I teach fifth grade. Sometimes my job is hard, but not for the reasons you’d think. True, it can be challenging to get 24 eleven year olds to focus on math during a snowstorm. And the meaning of the word “quietly” often eludes the children, but these little issues are offset by those moments when everyone erupts in laughter, or when one child gives a spontaneous hug on the way out the door.
No, it isn’t the time with the kids that I find difficult. It is the time with the parents.
I have huge respect for the fact that every child is best known, and best loved, by his or her parents. I believe with my whole heart that parents want what is best for their kids. They want them to be happy. They want them to be successful. But too often, they also want them to grow up.

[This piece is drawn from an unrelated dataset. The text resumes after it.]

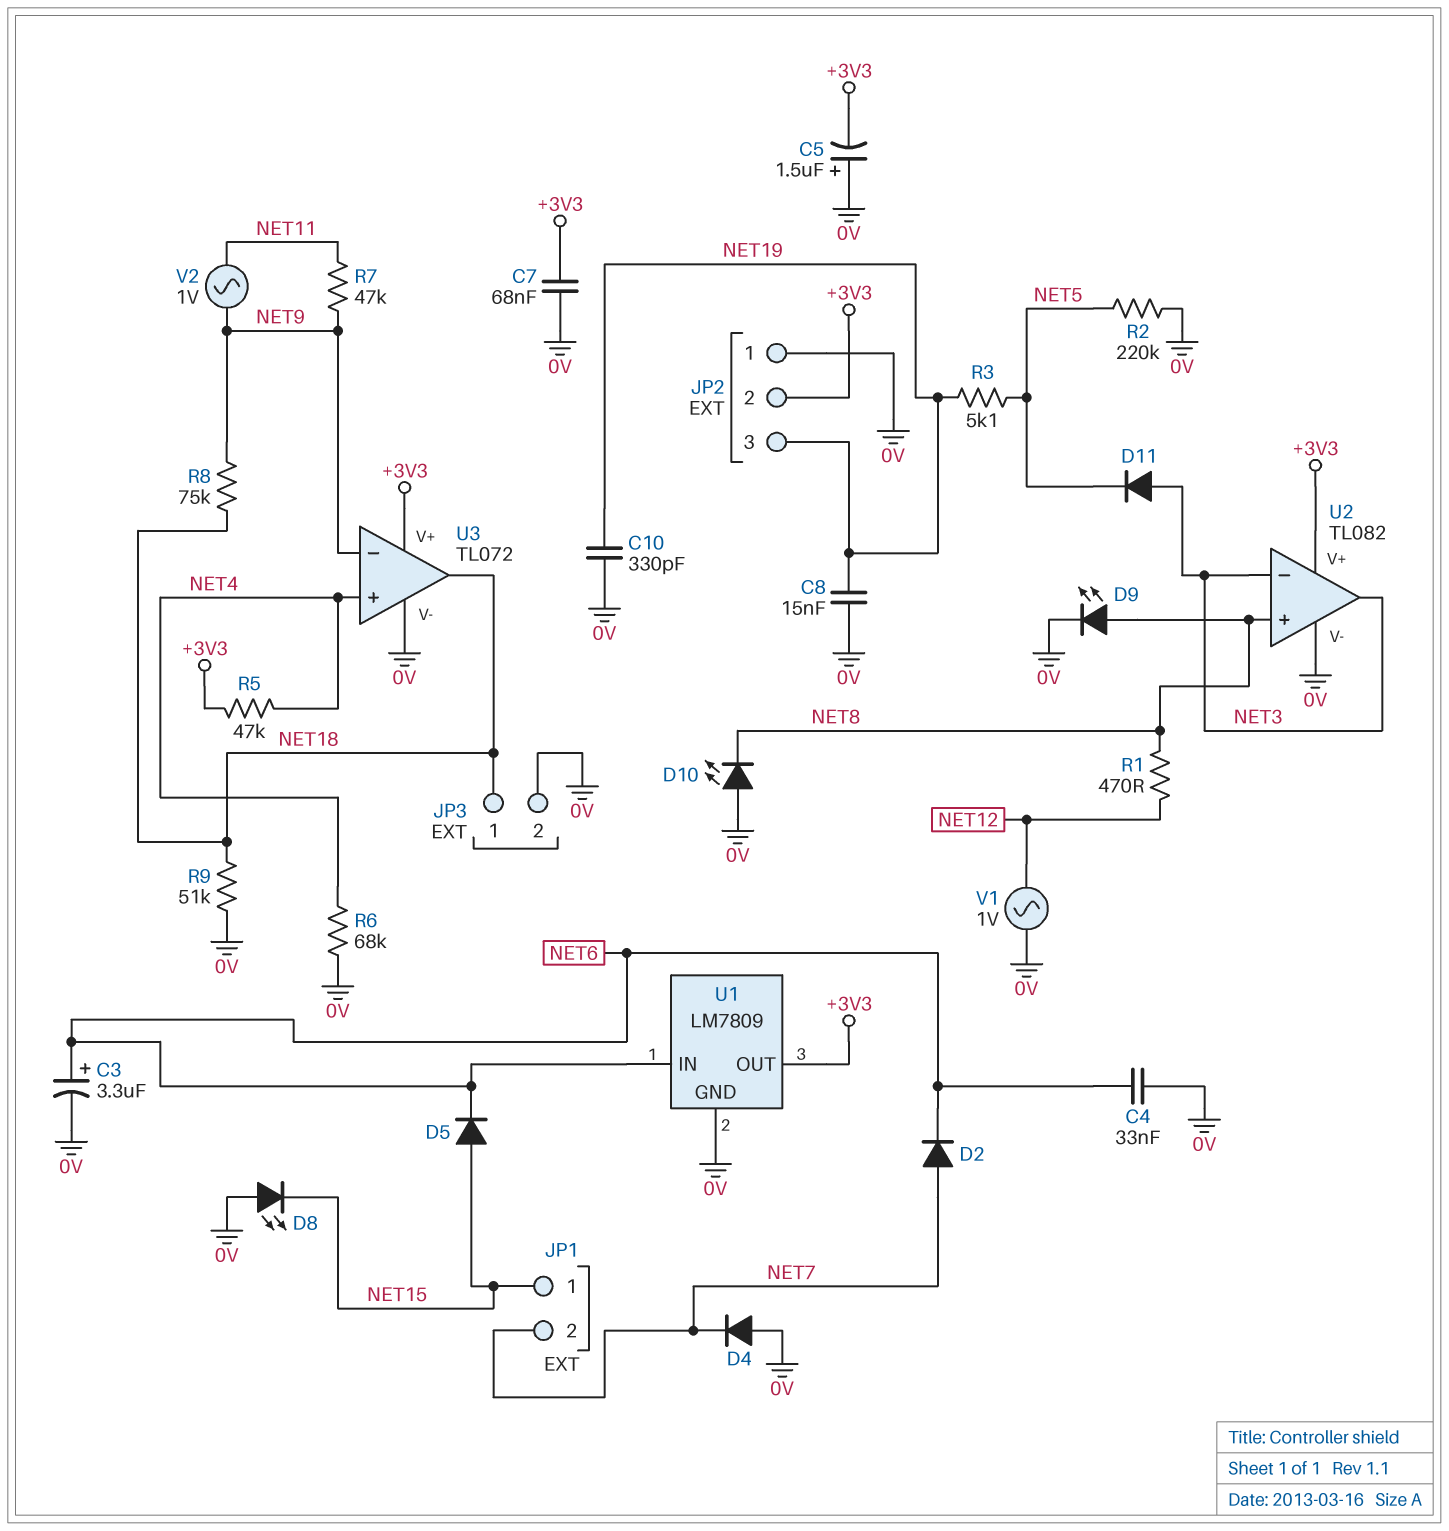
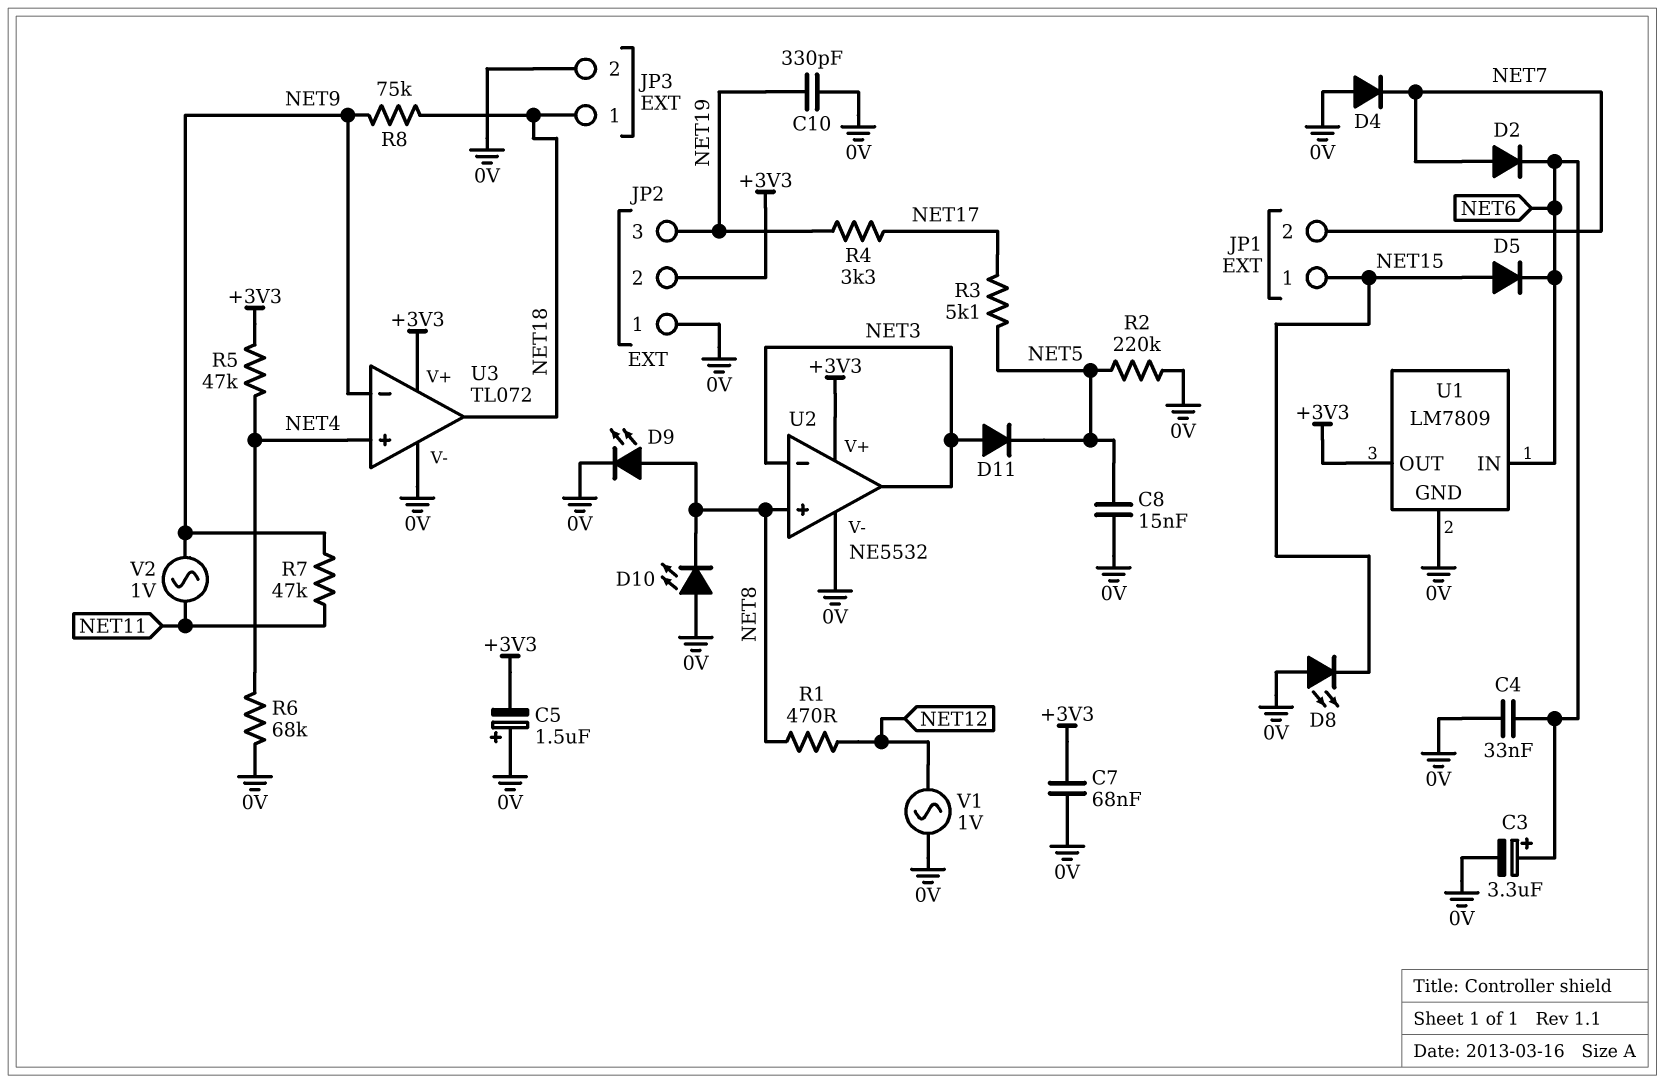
C8: 15nF (0V, NET19) -> 15nF (0V, NET5)
R3: 5.1k (NET5, NET19) -> 5.1k (NET5, NET17)
R4: none -> 3.3k (NET17, NET19)
R9: 51k (0V, NET18) -> none
U2: TL082 -> NE5532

I hear parents lamenting that their fifth grader isn’t “responsible” or doesn’t “take learning seriously”. They want me to hand back homework until every error is corrected. They want me to give out huge amounts of reading, no matter the topic or level of interest. They want me to have the kids produce well written, detailed, word processed essays. They want me to demand perfection.
And I do my best to respond to their anxiety, to help the children to grow and progress and create. But there are so many moments each school year, as I look at little faces happily creating leggo cities, or curled up in a beanbag chair with a book and a stuffed animal, that I want to freeze the moment. I want to take those Moms and Dads by the hands, and show them how little those children still are. I want to shout, “Slow down!!”
We are losing the idea of childhood. We are losing our ability to appreciate the precious gift of innocence. Children are only children for the blink of an eye. They have a few short years to play and imagine and laugh at nothing before they join the crowd of frowning, tired, stressed out worker bees. I want the parents of my students to breathe deep, enfold those little ones in their arms, and be happy to be in this moment.
At Open House night each year, I remind the parents that fifth graders are poised halfway between preschool and junior high. They have one foot in teddy bears, and one in flirtation. It is a joy to watch as they move gently but steadily from one spot to the next. Why would we want to hurry that?
So sometimes my job is hard. Biting my tongue can be painful!